**RECORDS FOR THE EXERCISE**
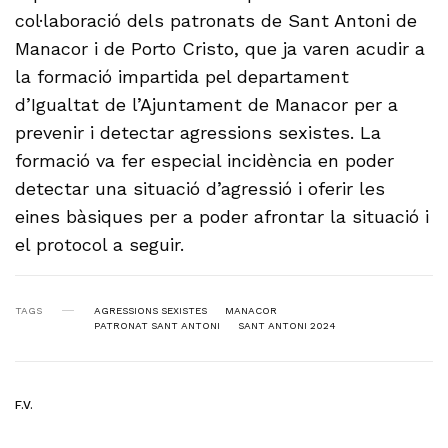
col·laboració dels patronats de Sant Antoni de
Manacor i de Porto Cristo, que ja varen acudir a
la formació impartida pel departament
d’Igualtat de l’Ajuntament de Manacor per a
prevenir i detectar agressions sexistes. La
formació va fer especial incidència en poder
detectar una situació d’agressió i oferir les
eines bàsiques per a poder afrontar la situació i
el protocol a seguir.
TAGS
AGRESSIONS SEXISTES
MANACOR
PATRONAT SANT ANTONI
SANT ANTONI 2024
F.V.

**JOB ITEM**
Write the material out again exactly as it appears, dropping the pictures.

**ANSWER TO THIS PROBLEM**
col·laboració dels patronats de Sant Antoni de
Manacor i de Porto Cristo, que ja varen acudir a
la formació impartida pel departament
d’Igualtat de l’Ajuntament de Manacor per a
prevenir i detectar agressions sexistes. La
formació va fer especial incidència en poder
detectar una situació d’agressió i oferir les
eines bàsiques per a poder afrontar la situació i
el protocol a seguir.
TAGS
AGRESSIONS SEXISTES
MANACOR
PATRONAT SANT ANTONI
SANT ANTONI 2024
F.V.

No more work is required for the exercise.